- **Dataset excerpt**

□ □ □ □ □

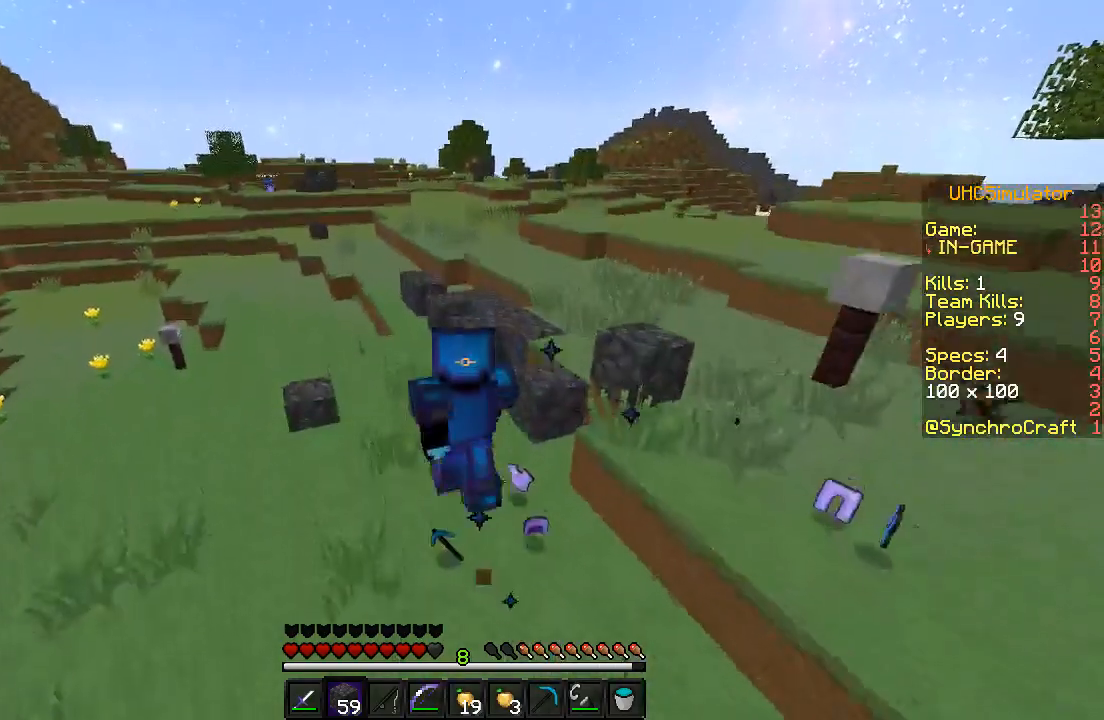
{"keys": ["w"], "events": [[200, "a", "down"], [350, "a", "up"]]}
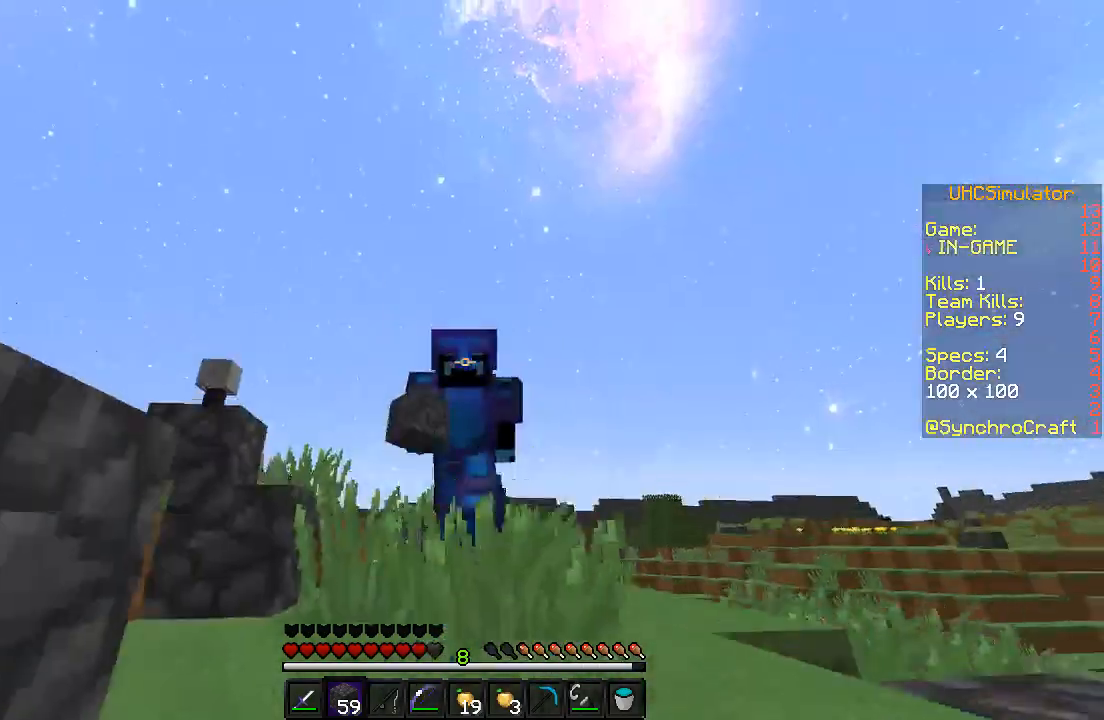
{"keys": ["w"], "events": []}
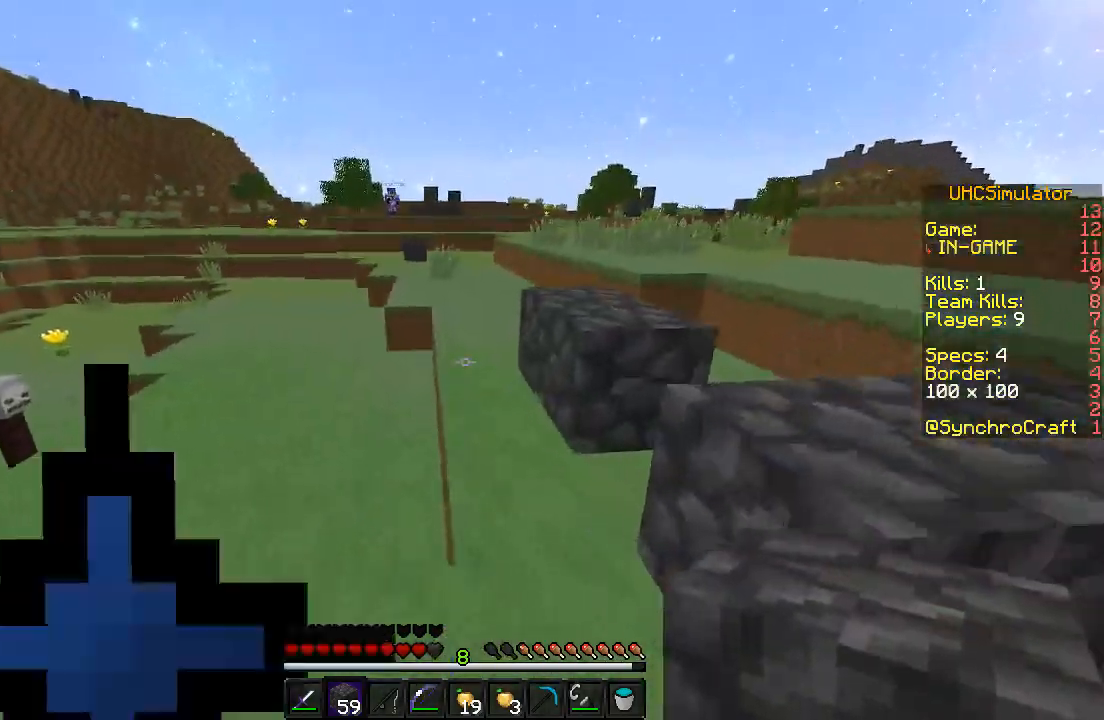
{"keys": ["w"], "events": []}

□ □ □ □ □

- **Problem to work on**
What you hand back should match the listing exactly, except that no pictures appear.

- **Solution to this problem**
{"keys": ["w"], "events": [[200, "a", "down"], [350, "a", "up"]]}
{"keys": ["w"], "events": []}
{"keys": ["w"], "events": []}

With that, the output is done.